*What this task involves*: Only the text belongs in the answer: every line of the records below, transcribed exactly.

(Records for the task)

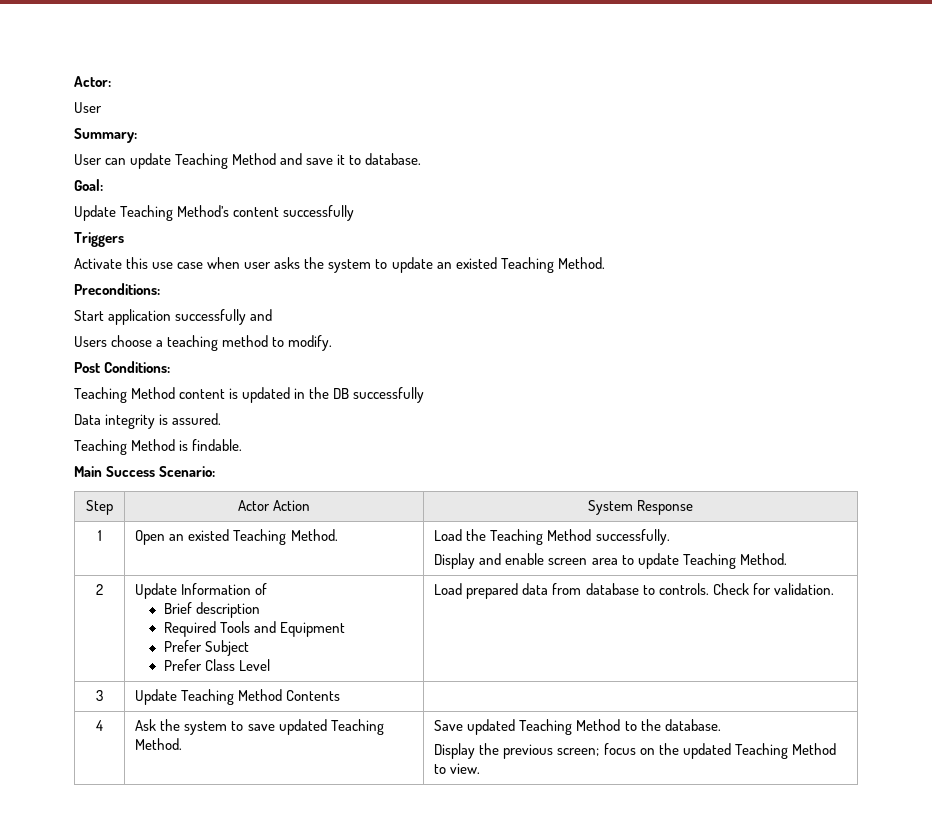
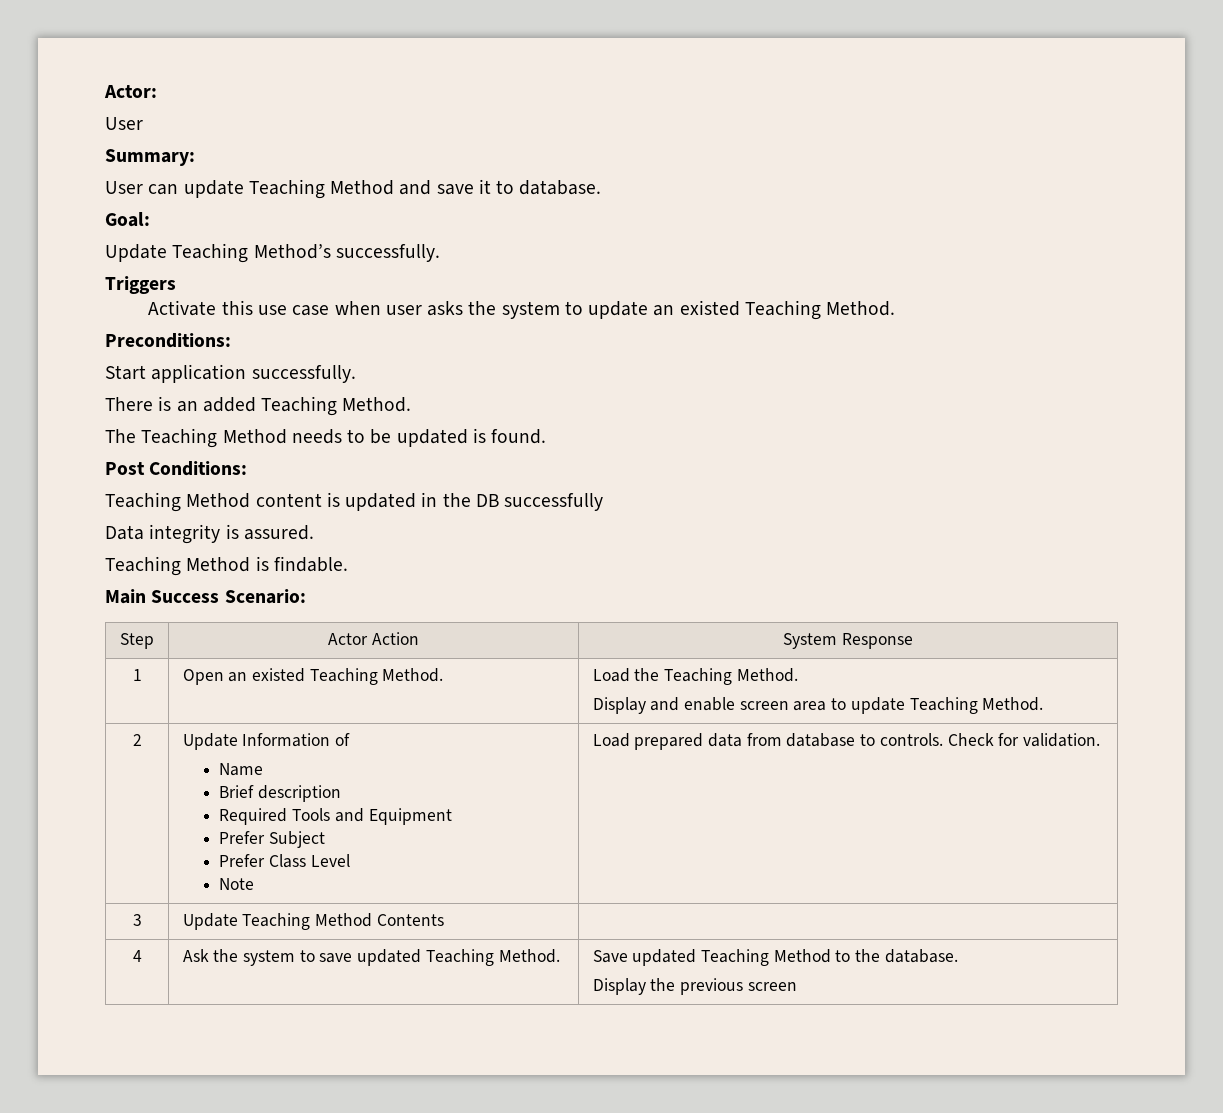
[233,205,355,221] content successfully -> [335,244,440,262] successfully.
[175,309,273,325] [74,335,333,351] successfully and // Users choose a teaching method to modify. -> [251,365,356,383] [105,396,412,416] [105,428,547,448] successfully. // There is an added Teaching Method. // The Teaching Method needs to be updated is found.
[547,529,670,545] Method successfully. -> [736,668,798,682] Method.
(268, 589) none -> [219,763,264,776] // Name
(270, 665) none -> [219,878,255,890] // Note
[557,743,836,759] [434,763,481,774] screen; focus on the updated Teaching Method to view. -> [747,982,797,991] screen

(End Records for the task)

*Solution*:
[233,205,355,221] content successfully -> [335,244,440,262] successfully.
[175,309,273,325] [74,335,333,351] successfully and // Users choose a teaching method to modify. -> [251,365,356,383] [105,396,412,416] [105,428,547,448] successfully. // There is an added Teaching Method. // The Teaching Method needs to be updated is found.
[547,529,670,545] Method successfully. -> [736,668,798,682] Method.
(268, 589) none -> [219,763,264,776] // Name
(270, 665) none -> [219,878,255,890] // Note
[557,743,836,759] [434,763,481,774] screen; focus on the updated Teaching Method to view. -> [747,982,797,991] screen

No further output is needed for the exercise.